EMB is indicated for patients who present with an unexplained new onset of HF (< 2 weeks) and hemodynamic compromise. In this scenario, EMB might help establish diagnosis but has known safety considerations and diagnostic yield issues. EMB is also indicated in patients with new-onset HF associated with ventricular arrhythmias, high-degree AV blocks, and in patients who failed to respond to medical therapy. Ventricular arrhythmias and high-degree AV blocks are frequently associated with giant-cell myocarditis or sarcoidosis.^[551]

Irrespective of clinical presentation, patients with myocarditis and HF should be treated with standard medical therapy for HF. The routine use of immunosuppression in myocarditis is not recommended. There are several small RCTs investigating the use of steroids alone or in combination with cyclosporine or azathioprine vs placebo in patients with myocarditis. In the largest study, 111 patients with biopsy proven myocarditis and reduced LV function (EF < 35%) were randomized to conventional therapy vs prednisone and either azathioprine or cyclosporine. At 12 months there was no survival benefit and no significant difference in LV function improvement.^[539] In a study of 85 patients with biopsy proven virus-negative myocarditis, patients were assigned to placebo or prednisone in combination with azathioprine. At 6 months 88% of patients in the prednisone/azathioprine group showed significant improvement in echocardiographic parameters.^[552] There are no large, randomized, placebocontrolled studies investigating antiviral therapy in patients with myocarditis. A high dose of I.V. immunoglobulin was evaluated in a small number of patients with myocarditis and the treatment was ineffective.^{[553]–[555]}

Patients with known or suspected myocarditis should be referred to a centre where expertise in the diagnostic assessment and treatment of myocarditis is available. The urgency of referral is dependent on the clinical course. Reports of small case series suggest that aggressive medical support, including a ventricular assist device, along with medical therapy, has allowed for eventual ventricular function recovery and device explantation without the need for transplantation.^[556],[557]

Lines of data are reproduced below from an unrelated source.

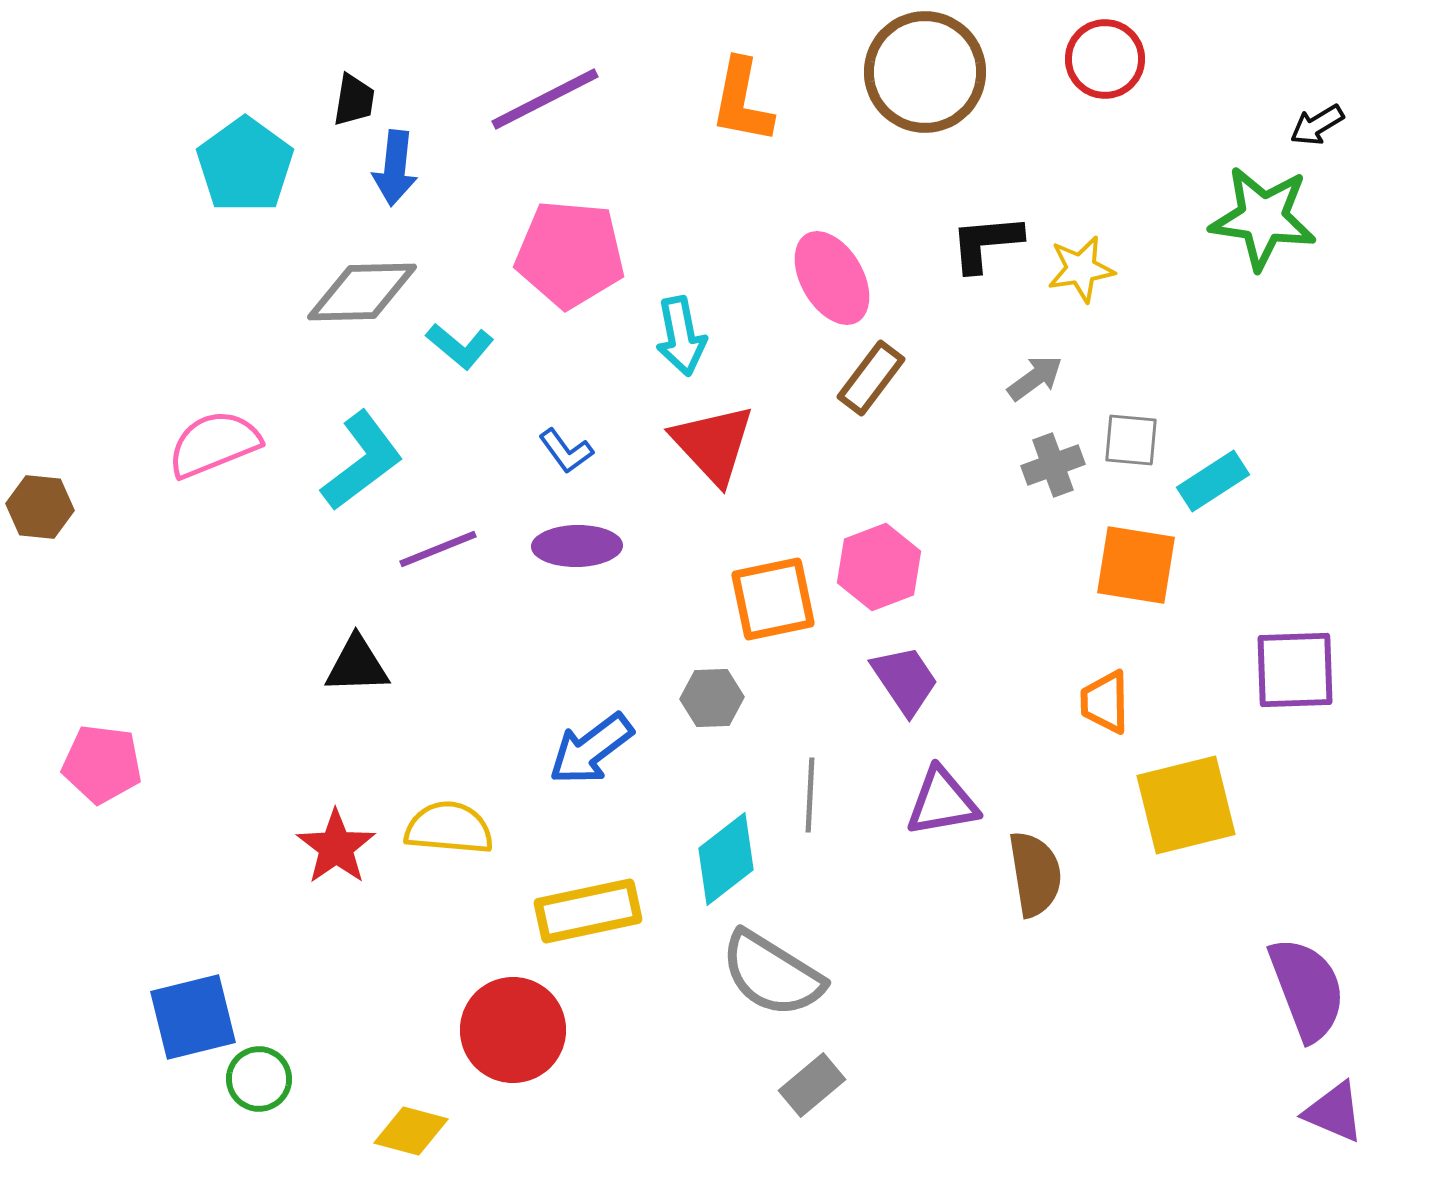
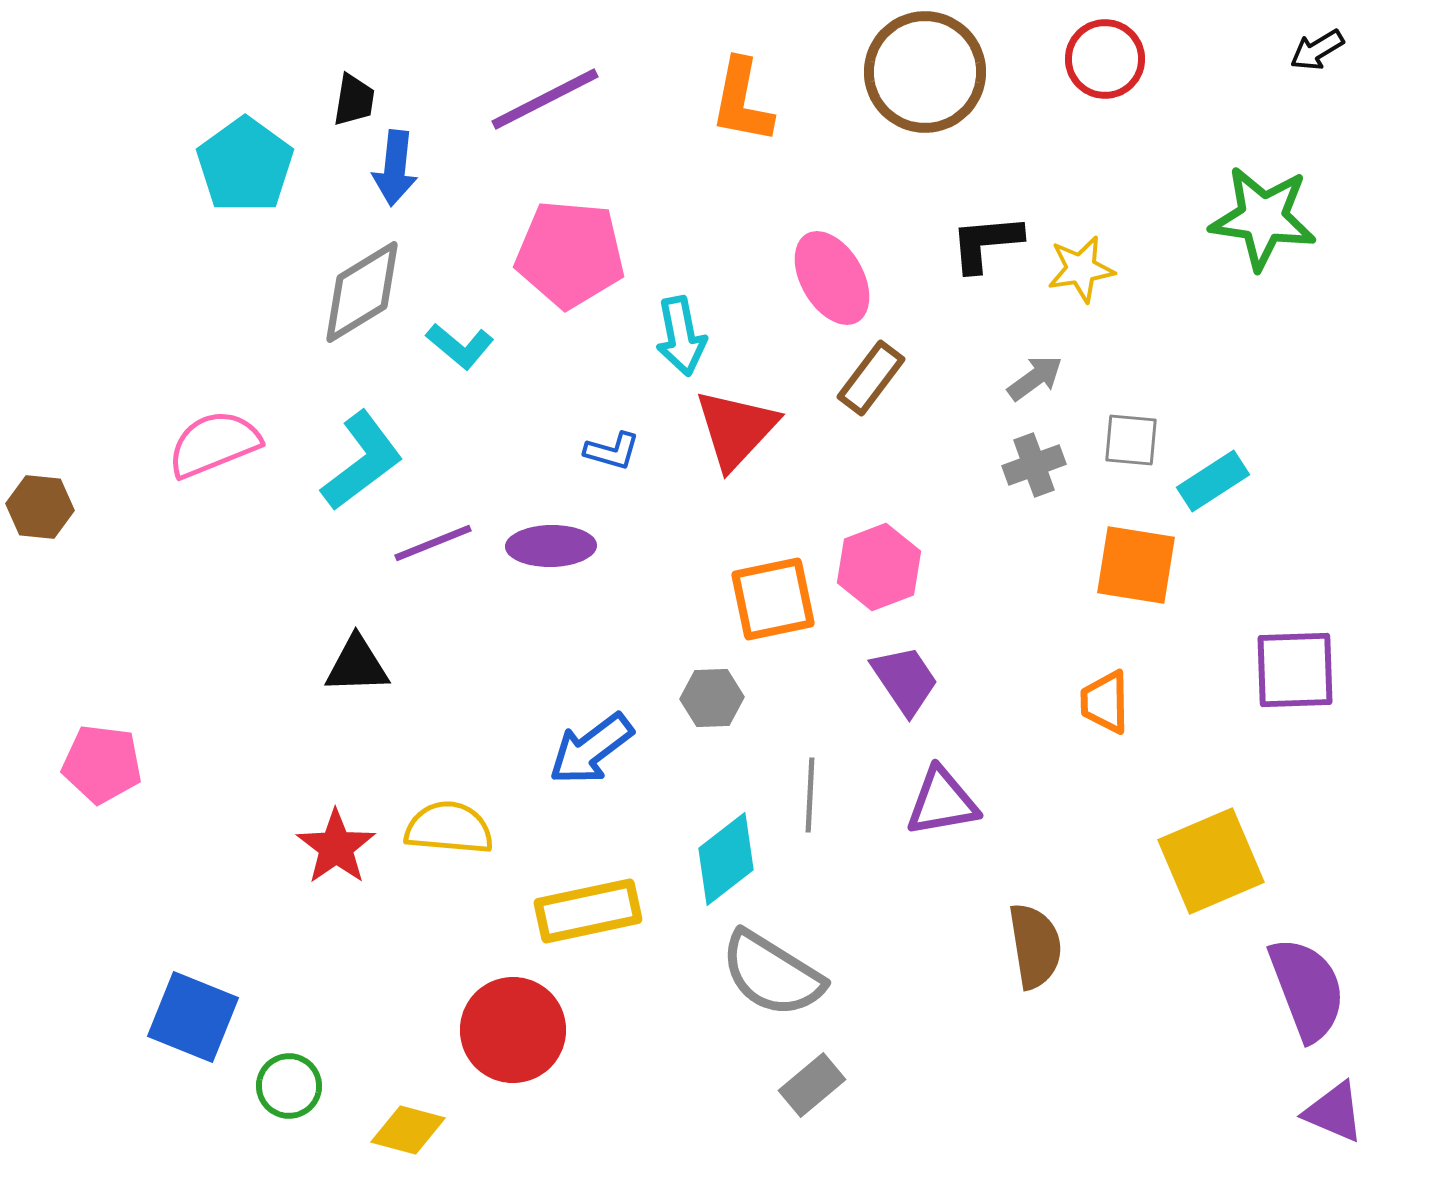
black arrow at (1317, 125): moved 75 px up
gray diamond at (362, 292): rotated 30 degrees counterclockwise
red triangle at (713, 444): moved 23 px right, 15 px up; rotated 26 degrees clockwise
blue L-shape at (566, 451): moved 46 px right; rotated 38 degrees counterclockwise
gray cross at (1053, 465): moved 19 px left
purple ellipse at (577, 546): moved 26 px left
purple line at (438, 549): moved 5 px left, 6 px up
yellow square at (1186, 805): moved 25 px right, 56 px down; rotated 9 degrees counterclockwise
brown semicircle at (1035, 874): moved 72 px down
blue square at (193, 1017): rotated 36 degrees clockwise
green circle at (259, 1079): moved 30 px right, 7 px down
yellow diamond at (411, 1131): moved 3 px left, 1 px up
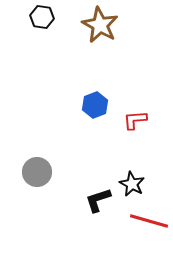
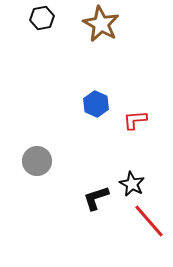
black hexagon: moved 1 px down; rotated 20 degrees counterclockwise
brown star: moved 1 px right, 1 px up
blue hexagon: moved 1 px right, 1 px up; rotated 15 degrees counterclockwise
gray circle: moved 11 px up
black L-shape: moved 2 px left, 2 px up
red line: rotated 33 degrees clockwise
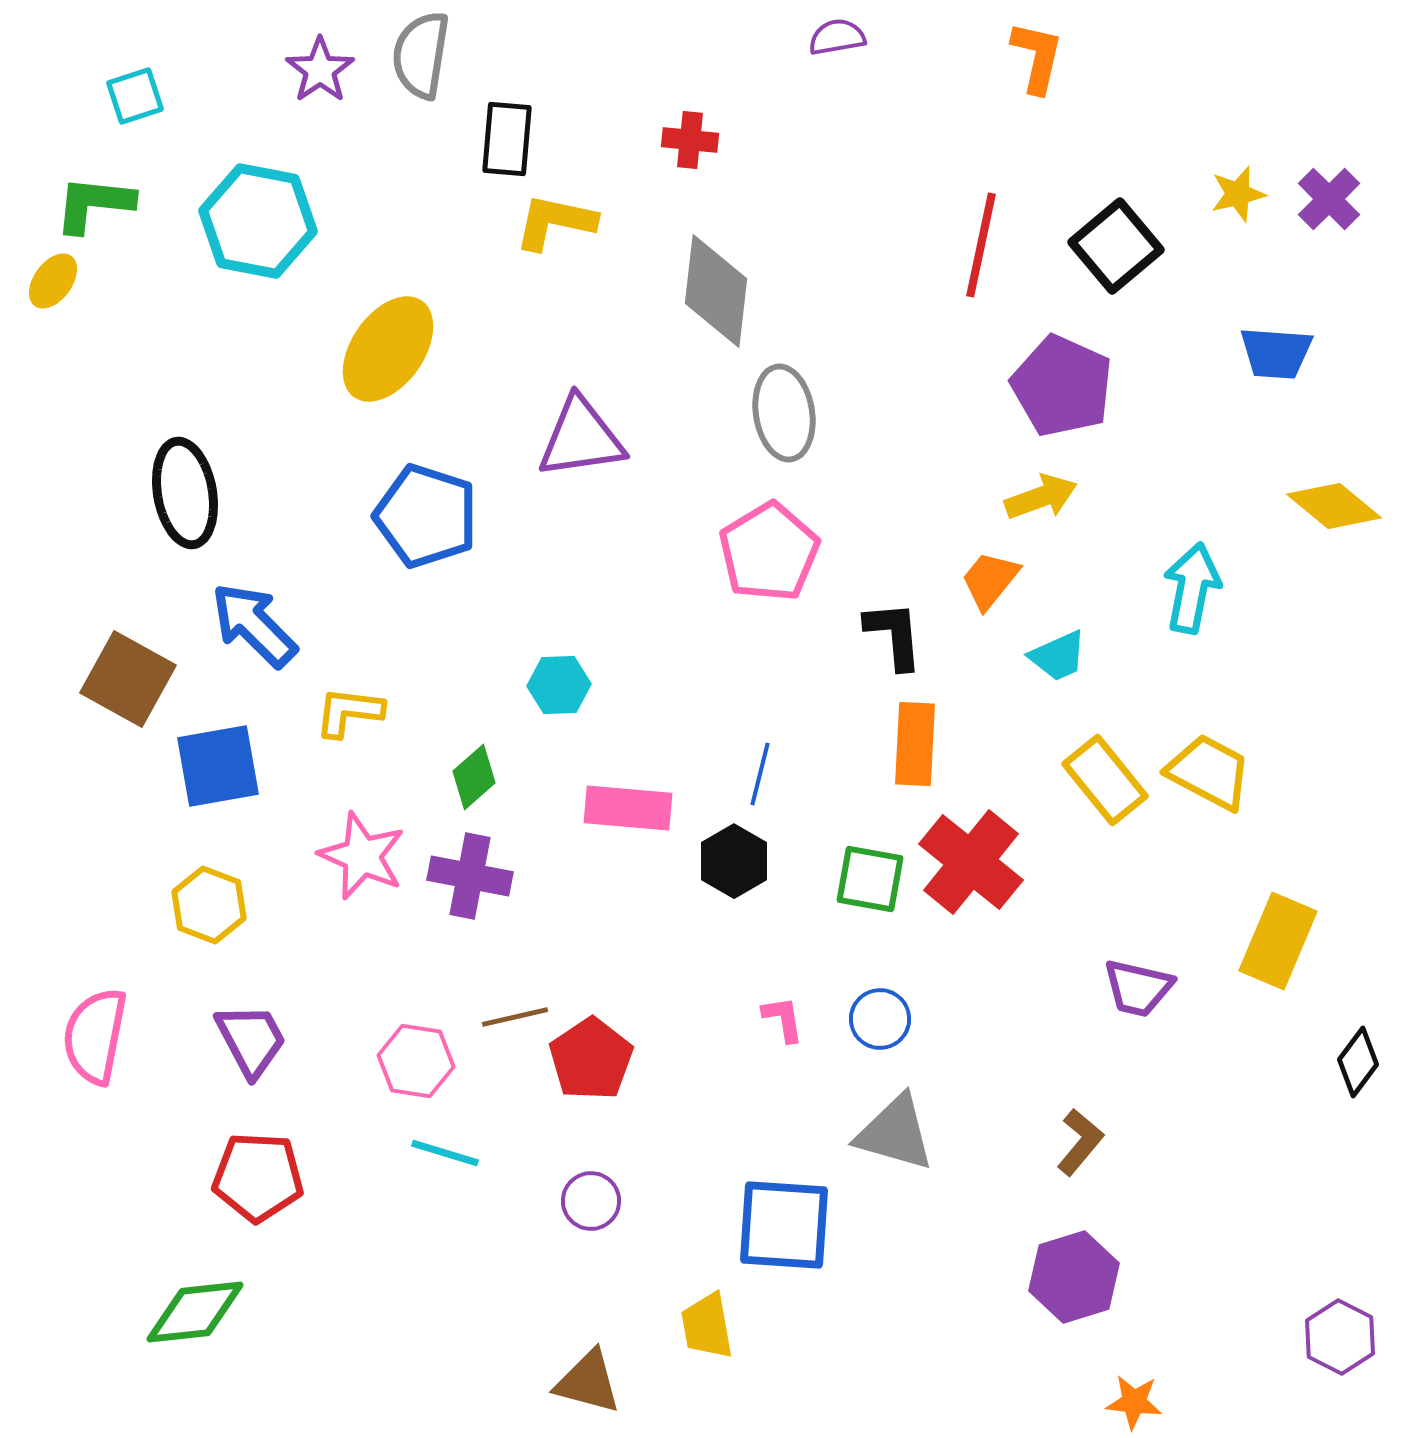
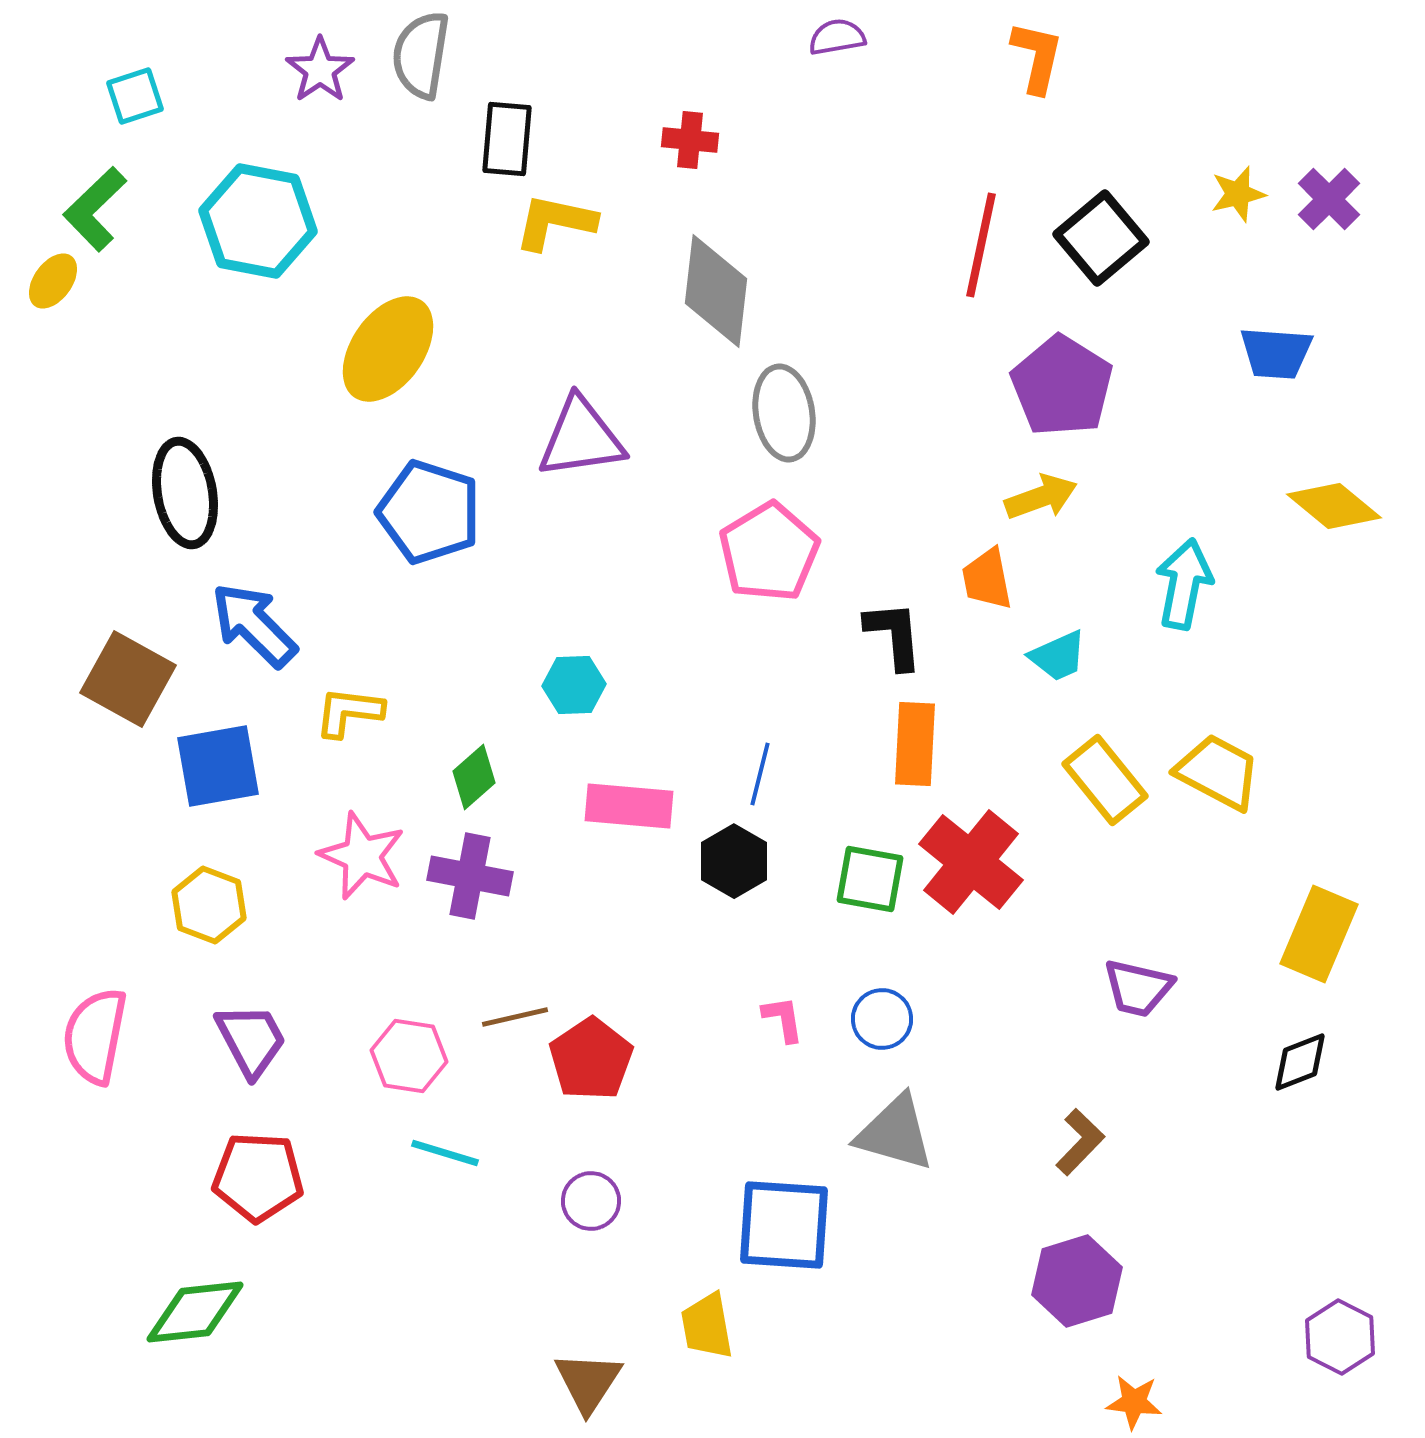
green L-shape at (94, 204): moved 1 px right, 5 px down; rotated 50 degrees counterclockwise
black square at (1116, 246): moved 15 px left, 8 px up
purple pentagon at (1062, 386): rotated 8 degrees clockwise
blue pentagon at (426, 516): moved 3 px right, 4 px up
orange trapezoid at (990, 580): moved 3 px left, 1 px up; rotated 50 degrees counterclockwise
cyan arrow at (1192, 588): moved 8 px left, 4 px up
cyan hexagon at (559, 685): moved 15 px right
yellow trapezoid at (1209, 772): moved 9 px right
pink rectangle at (628, 808): moved 1 px right, 2 px up
yellow rectangle at (1278, 941): moved 41 px right, 7 px up
blue circle at (880, 1019): moved 2 px right
pink hexagon at (416, 1061): moved 7 px left, 5 px up
black diamond at (1358, 1062): moved 58 px left; rotated 32 degrees clockwise
brown L-shape at (1080, 1142): rotated 4 degrees clockwise
purple hexagon at (1074, 1277): moved 3 px right, 4 px down
brown triangle at (588, 1382): rotated 48 degrees clockwise
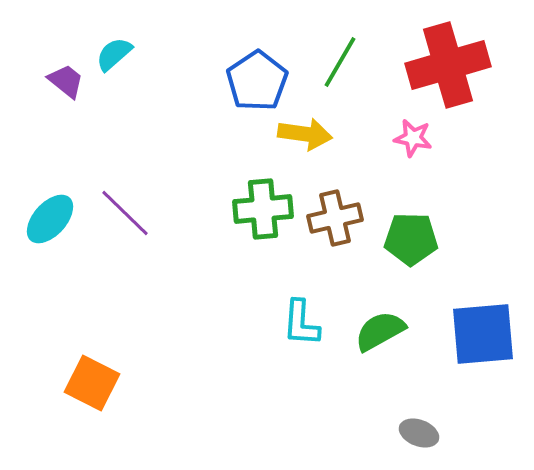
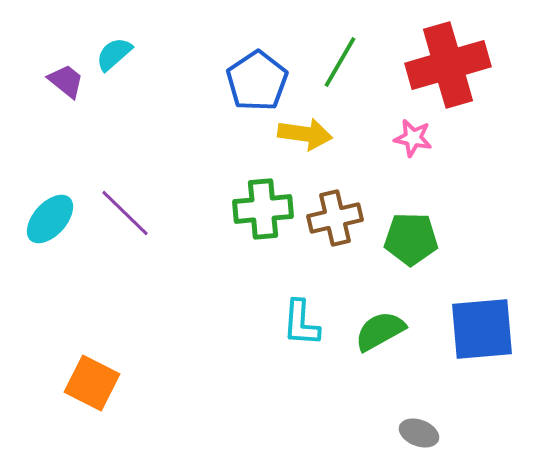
blue square: moved 1 px left, 5 px up
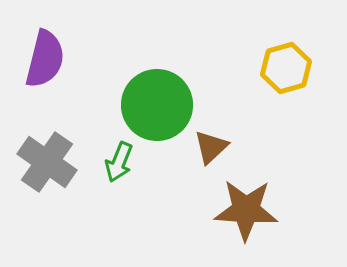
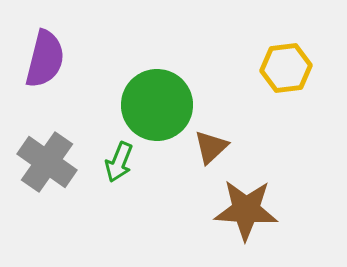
yellow hexagon: rotated 9 degrees clockwise
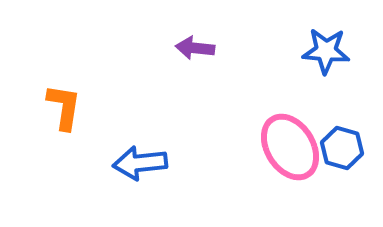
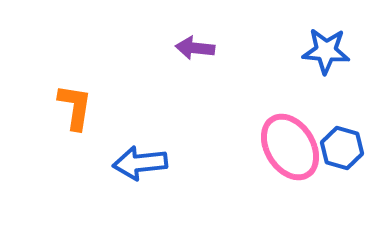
orange L-shape: moved 11 px right
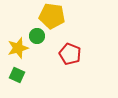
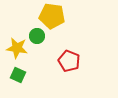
yellow star: moved 1 px left; rotated 25 degrees clockwise
red pentagon: moved 1 px left, 7 px down
green square: moved 1 px right
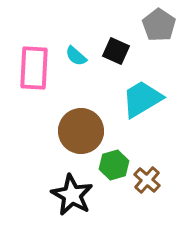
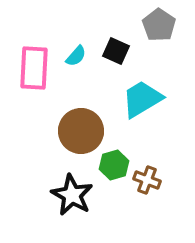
cyan semicircle: rotated 90 degrees counterclockwise
brown cross: rotated 20 degrees counterclockwise
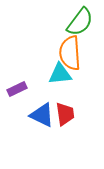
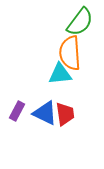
purple rectangle: moved 22 px down; rotated 36 degrees counterclockwise
blue triangle: moved 3 px right, 2 px up
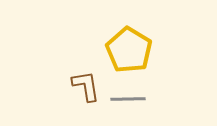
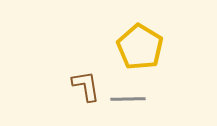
yellow pentagon: moved 11 px right, 3 px up
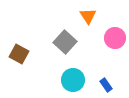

The intensity of follow-up for patients with myocarditis is dictated by the extent of cardiac dysfunction, the severity of the clinical presentation and the response to therapy. Followup consists of ongoing clinical assessment and might include echocardiographic assessment of cardiac function or CMR evaluation of ongoing inflammation. Emerging evidence suggests that CMR follow-up might be useful for predicting outcomes.^[558] Persistent inflammation at 4-week follow-up indicates a worse prognosis in patients with no further inflammation. Patients with a positive clinical response to therapy, including improvement in or normalization of cardiac dysfunction, should also undergo clinical follow-up within approximately 3-6 months to confirm clinical stability. Patients with a continued or worsening course, which will be dictated by the clinical severity of symptoms and LV dysfunction, require ongoing expert follow-up.